Ещё на подъезде меня позабавило, что на полях вокруг Нивграда не осталось и цветочка, а уж когда мы въехали в город, так я и вовсе изумлённо охнул. Едва справлявшаяся стража с трудом расталкивала визжащих и махающих нам цветами горожан: мужики до хрипоты орали, восхваляя императора и воинов Нивграда; падкие до денег женщины осыпали входящих цветами и когда те заканчивались, разрывая тряпичные одеяния с голой грудью наперевес бросались в объятья шедших в колонне ополченцев. Ну а я, двигаясь впереди, в своих всё также натиравших зад латах, не скупясь разбрасывал во все стороны медные монеты.
Радости людей не было предела, по всему пути, от ворот до мэрии нас преследовали плачущие с цветами старики, благодарившие почившего бога нашего императора за то, что тот смилостивился и защитил в бою их отпрысков.
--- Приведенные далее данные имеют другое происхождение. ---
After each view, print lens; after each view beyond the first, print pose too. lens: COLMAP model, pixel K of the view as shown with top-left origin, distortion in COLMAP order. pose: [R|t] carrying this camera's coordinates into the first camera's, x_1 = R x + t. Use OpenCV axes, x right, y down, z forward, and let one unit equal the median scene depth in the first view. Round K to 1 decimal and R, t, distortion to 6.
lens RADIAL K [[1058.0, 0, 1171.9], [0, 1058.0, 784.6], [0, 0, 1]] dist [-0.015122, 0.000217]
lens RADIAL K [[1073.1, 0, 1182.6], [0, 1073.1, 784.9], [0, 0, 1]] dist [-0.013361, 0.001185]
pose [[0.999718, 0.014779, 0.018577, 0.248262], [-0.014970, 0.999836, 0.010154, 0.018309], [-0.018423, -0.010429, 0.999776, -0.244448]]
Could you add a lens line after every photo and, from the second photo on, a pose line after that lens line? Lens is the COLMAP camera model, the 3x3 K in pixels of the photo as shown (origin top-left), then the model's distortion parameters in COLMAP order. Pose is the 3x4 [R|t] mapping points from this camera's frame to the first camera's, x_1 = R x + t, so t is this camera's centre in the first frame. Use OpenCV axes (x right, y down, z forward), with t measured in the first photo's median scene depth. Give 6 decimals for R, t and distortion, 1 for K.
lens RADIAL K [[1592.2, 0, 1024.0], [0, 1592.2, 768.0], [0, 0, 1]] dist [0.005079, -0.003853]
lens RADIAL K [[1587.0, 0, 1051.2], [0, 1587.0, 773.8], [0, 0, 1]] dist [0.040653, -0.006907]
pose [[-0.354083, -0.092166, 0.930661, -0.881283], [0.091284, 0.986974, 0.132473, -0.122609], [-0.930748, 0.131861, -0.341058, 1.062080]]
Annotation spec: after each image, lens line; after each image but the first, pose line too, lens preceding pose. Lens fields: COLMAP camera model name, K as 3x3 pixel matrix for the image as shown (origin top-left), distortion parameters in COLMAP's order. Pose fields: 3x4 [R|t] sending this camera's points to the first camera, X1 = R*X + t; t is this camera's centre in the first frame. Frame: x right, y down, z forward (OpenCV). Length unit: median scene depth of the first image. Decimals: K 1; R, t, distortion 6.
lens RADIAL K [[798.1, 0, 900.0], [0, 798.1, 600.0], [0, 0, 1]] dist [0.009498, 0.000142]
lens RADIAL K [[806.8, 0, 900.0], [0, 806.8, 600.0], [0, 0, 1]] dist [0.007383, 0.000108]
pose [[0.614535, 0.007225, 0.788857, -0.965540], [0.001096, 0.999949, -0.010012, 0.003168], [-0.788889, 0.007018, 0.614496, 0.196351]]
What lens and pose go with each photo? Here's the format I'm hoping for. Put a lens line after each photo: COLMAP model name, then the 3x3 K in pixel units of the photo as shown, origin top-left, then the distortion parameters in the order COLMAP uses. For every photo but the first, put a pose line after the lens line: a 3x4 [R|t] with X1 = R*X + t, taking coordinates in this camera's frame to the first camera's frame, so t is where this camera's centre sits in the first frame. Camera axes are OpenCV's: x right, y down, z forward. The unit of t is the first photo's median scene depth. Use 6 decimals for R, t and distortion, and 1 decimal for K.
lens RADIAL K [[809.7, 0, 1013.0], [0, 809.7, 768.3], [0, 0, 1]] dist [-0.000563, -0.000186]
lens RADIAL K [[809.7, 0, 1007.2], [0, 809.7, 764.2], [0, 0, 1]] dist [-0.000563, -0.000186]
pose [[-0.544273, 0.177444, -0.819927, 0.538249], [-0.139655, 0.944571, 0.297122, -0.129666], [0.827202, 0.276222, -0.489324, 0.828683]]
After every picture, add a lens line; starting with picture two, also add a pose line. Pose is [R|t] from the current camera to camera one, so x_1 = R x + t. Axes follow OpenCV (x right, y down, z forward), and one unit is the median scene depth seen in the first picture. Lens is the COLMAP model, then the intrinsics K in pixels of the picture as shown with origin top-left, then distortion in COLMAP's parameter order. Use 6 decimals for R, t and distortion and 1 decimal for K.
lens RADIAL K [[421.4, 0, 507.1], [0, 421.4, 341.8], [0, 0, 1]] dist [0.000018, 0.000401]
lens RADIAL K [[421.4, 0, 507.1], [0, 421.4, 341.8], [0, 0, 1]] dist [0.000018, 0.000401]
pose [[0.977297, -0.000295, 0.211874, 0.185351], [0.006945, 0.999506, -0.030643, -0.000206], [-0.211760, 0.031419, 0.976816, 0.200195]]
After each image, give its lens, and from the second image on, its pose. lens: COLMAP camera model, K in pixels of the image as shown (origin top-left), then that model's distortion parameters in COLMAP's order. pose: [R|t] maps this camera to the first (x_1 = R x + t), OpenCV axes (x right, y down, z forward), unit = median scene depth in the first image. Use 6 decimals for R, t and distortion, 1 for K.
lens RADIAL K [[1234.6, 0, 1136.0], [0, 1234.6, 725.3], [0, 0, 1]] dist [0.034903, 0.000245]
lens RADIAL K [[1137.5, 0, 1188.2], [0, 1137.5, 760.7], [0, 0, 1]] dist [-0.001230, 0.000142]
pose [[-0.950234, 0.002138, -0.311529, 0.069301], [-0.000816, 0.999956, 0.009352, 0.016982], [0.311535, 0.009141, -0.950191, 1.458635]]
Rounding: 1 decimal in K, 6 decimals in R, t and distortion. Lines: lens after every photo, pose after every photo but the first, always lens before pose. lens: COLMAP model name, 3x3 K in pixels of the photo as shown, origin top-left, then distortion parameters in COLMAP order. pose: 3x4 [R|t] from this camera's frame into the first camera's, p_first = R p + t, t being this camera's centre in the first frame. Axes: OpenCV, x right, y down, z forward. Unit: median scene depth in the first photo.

Впереди стариков бежали маленькие детки, что в припрыжку двигаясь за армией, подбирали с земли цветы и вновь и вновь, хохоча, подбрасывали те в воздух, рассчитывая получить в свою сторону горстью очередных медных монет.
— Славься империя, славься властитель наш принц Карл! — скандировала нищая и благодарная толпа, до селе никогда ещё невидавшая такой щедрости от своих господ. «Никто не разбрасывается деньгами» — Отговаривая меня от данной афёры твердила Августа, «Какой смысл менять цветы на спиртное»? — непонимающе бубнел Гвиний.
Мои дорогие скупердяи только сейчас, глядя на преисполнившихся гордостью солдат и аристократов, никогда не видевших таких почестей и встреч, наконец-то поняли, как порой легко и недорого можно купить чью-то любовь.
Убив в мэрии весь день и вечер на распределение трофейных средств, лишь когда луна уже стала опускаться, волоча ноги, забив на ужин и продолжавшееся в городе гулянье, рухнул одетым в свою постель, и если бы не мои многочисленные слуги, в том числе рабыни, то так в одежде бы и уснул. Картина произошедшего несколькими днями ранее из раза в раз приходила ко мне в дурных снах.
Сначала это были нашпигованные стрелами покойники, что как по команде некроманта поднялись и атаковали нас в спину. После, со мной говорили повешенные по приказу Гвиния дворянские сыны, что со сломанными шеями и закатившимися глазами проклинали меня со своих столбов.
А ещё… Ещё крик, женский крик одной из дворянок, что пытаясь отомстить за мужа, кинулась на меня с ножом, позабыв, что за спиной той двое дочерей. Стража скрутила ту, поставила раком, а после получила приказ, показавшийся даже мне слишком жестоким. Разгневанная Августа, указав мечом на двух девиц восемнадцати лет, приказала своим бойцам раздеть их прямо на глазах у матери, а после, запустив в резиденцию пять десятков ополченцев, отдала сначала дочерей, а после и непокорную мать на растерзания толпе. Смотреть на их слёзы и крики долго не смог, и кода пятьдесят мужиков принялись пихать свои члены во все женские дыры, развернулся и вышел.
«Вспомните непокорных Зорфов, никакого сострадания к врагу, принц, вас должны бояться…» — Когда мужики за дверями вдоволь нарезвились, произнёс Магнус, а после, лично прекратил страдания всех троих женщин, около часа моливших о милости, а позже и о сохранении жизни.
— Вот же срань… — В холодном поту пробудившись от дурного сна, испуганными глазами глядел на слегка приоткрывшуюся дверь моей спальни, сквозь которую пробивалась тоненькая ниточка света. Чьи-то босые ноги медленно приближались к моей кровати. Посторонний не прошёл бы через стоявших на страже у дверей Магнуса и Августы, что лично сегодня решили защищать мой сон, а значит, это либо сама сестрёнка решила согреть меня этой и без того жаркой ночью, или кто-то из моих горничных рабынь.
Взволнованное женское дыхание и неуверенные шаги, заставлявшие посетительницу двигаться в слепую, натолкнули на мысль, что это не одна из моих прислужниц, ведь обе женщины хорошо знали маршрут к моей кровати. Отпадали Августа и Дроу, которую так просто, да ещё и в ночь, ко мне бы не пустили.
Побродив по моей комнате и едва не опрокинув столик с кувшином вина, незнакомка всё же нашла дорогу к кровати, а после, сбросив с себя шелковый наряд, медленно и всё так же молча поползла под одеяло.